**SOURCE:**
↓
By Tamim al-Barghouti

How the concept of jihad has changed

The Daily Star
05 August, 2003

After Jerusalem's fall to Crusaders in 1099, a massacre was conducted against Muslims, Jews and Orthodox Christians living in the city. While the numbers given by historians can be doubted, they are still indicative of the horrific impression the massacre had on contemporary observers. People were killed in their homes, in the streets and, when they tried to take refuge in the Al-Aqsa Mosque, they were followed and slaughtered. Synagogues were burned with Jews hiding inside, and the sacred relics of Orthodox churches were taken away.

A few survivors, however, managed to save one of the most ancient copies of the Koran and escape to Damascus. They reached it during Ramadan, went to the mosque and put the copy in front of Abu Saad al-Harawy, the grand judge of the city and the highest religious authority in the princedom. Next Friday, the judge went to the mosque, dressed in black, not wearing his turban and with his head shaved as a sign of grief. He mounted the preacher's platform in the mosque and started to eat bread in public. Breaking the fast of Ramadan by the highest religious authority was a great crime ­ doing it in public was a declaration of mutiny. When the guards came to arrest him, he shouted to his audience of believers: "Jihad to regain Jerusalem is more of a religious duty than praying and fasting in Ramadan," and the point was made. A sweeping wave of anger and calling for jihad against the invaders swept the Muslim world, especially the Arab parts. Harawy went to Baghdad, taking his call for jihad to the caliph. The mission failed and the caliph answered with little more than tears. Nevertheless, and maybe because of this mild reaction, the call from the judge of Damascus was eternalized, romanticized and spread through the Arab world.

It is worth noting that since that Friday, the concept of jihad has greatly transformed. Before the Crusades, jihad had two essential meanings. The first indicated the inner conflict between good and evil within the human soul ­ a good believer had to fight a jihad against his own desires; this was called al-jihad al-akbar (the greater jihad). The second notion referred to the expansionary wars fought by the early Umayyad Empire against the non-Muslim nations in Persia, Turkistan and North Africa. However, after Jerusalem's fall, jihad became the medieval Islamic equivalent of the modern concept of national liberation. It became a war of self-defense against foreign invaders. It is mainly the effect of the Crusades that the concept was so much romanticized and glorified beyond its original meaning. In fact, the notion of jihad as an expansionary war of missionary imperial dimensions has been almost totally abandoned since that famous Friday in Damascus.
↑
**ENTRIES PROVIDED:**
↓
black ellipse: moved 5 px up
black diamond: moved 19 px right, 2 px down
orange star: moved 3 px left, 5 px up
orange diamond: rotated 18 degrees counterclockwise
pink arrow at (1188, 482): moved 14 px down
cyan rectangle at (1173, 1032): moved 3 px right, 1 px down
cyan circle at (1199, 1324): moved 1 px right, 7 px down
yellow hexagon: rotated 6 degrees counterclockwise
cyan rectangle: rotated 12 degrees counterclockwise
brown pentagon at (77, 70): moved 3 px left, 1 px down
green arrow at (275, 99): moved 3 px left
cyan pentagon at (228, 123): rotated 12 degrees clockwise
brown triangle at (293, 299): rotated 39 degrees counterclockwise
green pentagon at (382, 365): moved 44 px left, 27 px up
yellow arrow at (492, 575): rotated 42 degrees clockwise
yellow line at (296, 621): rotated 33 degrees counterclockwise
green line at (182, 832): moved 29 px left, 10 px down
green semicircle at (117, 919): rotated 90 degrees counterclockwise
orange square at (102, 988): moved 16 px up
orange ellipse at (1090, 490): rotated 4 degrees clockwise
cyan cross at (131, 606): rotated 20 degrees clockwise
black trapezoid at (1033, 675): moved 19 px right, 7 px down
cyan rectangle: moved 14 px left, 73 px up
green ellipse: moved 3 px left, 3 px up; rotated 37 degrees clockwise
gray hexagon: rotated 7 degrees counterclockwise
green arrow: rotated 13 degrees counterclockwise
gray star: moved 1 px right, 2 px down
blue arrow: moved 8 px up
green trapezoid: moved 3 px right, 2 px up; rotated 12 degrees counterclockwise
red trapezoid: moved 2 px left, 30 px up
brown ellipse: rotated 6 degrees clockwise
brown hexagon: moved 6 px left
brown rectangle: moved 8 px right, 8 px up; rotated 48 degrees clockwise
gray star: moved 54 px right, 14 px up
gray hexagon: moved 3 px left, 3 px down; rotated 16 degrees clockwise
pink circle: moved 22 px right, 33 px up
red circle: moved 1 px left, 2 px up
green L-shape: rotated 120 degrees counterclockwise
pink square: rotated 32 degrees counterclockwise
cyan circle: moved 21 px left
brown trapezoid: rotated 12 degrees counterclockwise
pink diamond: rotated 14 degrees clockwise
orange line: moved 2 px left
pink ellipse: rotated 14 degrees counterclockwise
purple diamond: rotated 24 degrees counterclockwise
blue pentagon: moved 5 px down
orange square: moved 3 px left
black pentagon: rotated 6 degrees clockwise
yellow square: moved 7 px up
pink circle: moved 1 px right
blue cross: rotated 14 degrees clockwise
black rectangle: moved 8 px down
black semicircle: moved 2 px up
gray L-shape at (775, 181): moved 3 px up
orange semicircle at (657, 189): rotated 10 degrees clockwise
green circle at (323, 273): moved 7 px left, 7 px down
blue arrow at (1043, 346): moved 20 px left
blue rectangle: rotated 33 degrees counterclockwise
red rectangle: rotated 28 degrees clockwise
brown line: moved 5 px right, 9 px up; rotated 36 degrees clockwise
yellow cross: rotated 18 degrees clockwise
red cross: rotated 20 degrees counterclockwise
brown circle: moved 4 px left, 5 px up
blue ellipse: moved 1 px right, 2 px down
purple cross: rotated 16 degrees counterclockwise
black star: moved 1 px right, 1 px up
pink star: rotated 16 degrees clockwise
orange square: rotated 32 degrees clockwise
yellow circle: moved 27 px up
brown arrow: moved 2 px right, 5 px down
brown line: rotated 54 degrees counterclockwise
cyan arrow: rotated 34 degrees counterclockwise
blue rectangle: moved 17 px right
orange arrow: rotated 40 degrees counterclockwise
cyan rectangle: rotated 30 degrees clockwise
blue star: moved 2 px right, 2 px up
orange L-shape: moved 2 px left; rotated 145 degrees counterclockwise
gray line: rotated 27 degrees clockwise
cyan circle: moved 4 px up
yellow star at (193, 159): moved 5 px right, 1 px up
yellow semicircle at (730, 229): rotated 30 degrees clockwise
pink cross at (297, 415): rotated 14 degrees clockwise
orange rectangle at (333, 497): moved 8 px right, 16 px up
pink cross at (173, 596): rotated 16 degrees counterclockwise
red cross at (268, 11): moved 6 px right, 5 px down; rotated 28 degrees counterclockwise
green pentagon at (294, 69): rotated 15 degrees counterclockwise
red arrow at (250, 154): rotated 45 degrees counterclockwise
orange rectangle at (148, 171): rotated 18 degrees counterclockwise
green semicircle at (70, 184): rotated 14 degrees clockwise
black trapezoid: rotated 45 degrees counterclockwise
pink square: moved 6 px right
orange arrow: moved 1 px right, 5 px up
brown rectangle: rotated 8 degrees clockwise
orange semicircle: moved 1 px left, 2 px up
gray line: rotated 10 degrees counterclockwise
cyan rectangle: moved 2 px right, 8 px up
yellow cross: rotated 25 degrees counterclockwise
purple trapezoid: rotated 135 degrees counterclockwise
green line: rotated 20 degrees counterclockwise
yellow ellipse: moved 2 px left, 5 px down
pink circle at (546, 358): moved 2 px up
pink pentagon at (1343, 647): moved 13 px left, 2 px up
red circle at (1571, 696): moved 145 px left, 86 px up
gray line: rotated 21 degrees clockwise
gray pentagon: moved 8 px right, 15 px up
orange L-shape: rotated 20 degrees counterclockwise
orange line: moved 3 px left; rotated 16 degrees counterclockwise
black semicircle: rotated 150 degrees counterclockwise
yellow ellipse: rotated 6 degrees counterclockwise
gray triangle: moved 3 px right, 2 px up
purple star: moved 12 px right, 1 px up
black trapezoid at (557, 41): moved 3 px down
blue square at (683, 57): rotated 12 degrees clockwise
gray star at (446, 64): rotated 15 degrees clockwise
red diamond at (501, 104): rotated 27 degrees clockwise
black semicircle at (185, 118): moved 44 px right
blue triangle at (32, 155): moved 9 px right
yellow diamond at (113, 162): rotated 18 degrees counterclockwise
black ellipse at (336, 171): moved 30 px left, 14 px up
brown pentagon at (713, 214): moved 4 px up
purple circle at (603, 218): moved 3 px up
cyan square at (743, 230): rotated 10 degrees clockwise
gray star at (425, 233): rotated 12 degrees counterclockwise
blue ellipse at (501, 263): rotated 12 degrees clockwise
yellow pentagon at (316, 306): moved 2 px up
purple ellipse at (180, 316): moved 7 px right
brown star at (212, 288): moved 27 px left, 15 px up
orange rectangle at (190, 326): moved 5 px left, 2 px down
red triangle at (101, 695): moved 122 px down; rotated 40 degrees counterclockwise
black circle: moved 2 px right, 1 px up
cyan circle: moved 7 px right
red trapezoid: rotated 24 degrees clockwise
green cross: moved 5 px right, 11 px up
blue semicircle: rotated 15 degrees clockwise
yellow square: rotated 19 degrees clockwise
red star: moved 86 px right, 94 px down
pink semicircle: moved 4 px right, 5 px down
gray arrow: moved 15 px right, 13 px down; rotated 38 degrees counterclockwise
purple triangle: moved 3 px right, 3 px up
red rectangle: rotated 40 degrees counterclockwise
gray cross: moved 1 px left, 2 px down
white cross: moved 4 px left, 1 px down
↑
**LIST OF TASKS:**
a) In the article on jihad, why was the Damascus judge's act of eating bread on the preacher's platform during Ramadan so significant?
b) Could you repeat everything in the article on jihad from "After Jerusalem's fall to" down to "were taken away."?
c) Answer these questions from the article on jihad:
(i) To which city did the survivors carrying the ancient copy of the Koran escape?
(ii) How did the caliph in Baghdad answer Harawy's call for jihad?
(iii) What was the inner conflict between good and evil within the human soul called?

**THE ANSWERS:**
a) Abu Saad al-Harawy was the highest religious authority in the princedom, so breaking the Ramadan fast was a great crime. Doing it in public made it a declaration of mutiny.

b)
After Jerusalem's fall to Crusaders in 1099, a massacre was conducted against Muslims, Jews and Orthodox Christians living in the city. While the numbers given by historians can be doubted, they are still indicative of the horrific impression the massacre had on contemporary observers. People were killed in their homes, in the streets and, when they tried to take refuge in the Al-Aqsa Mosque, they were followed and slaughtered. Synagogues were burned with Jews hiding inside, and the sacred relics of Orthodox churches were taken away.

c)
(i) Damascus.
(ii) With little more than tears.
(iii) Al-jihad al-akbar (the greater jihad).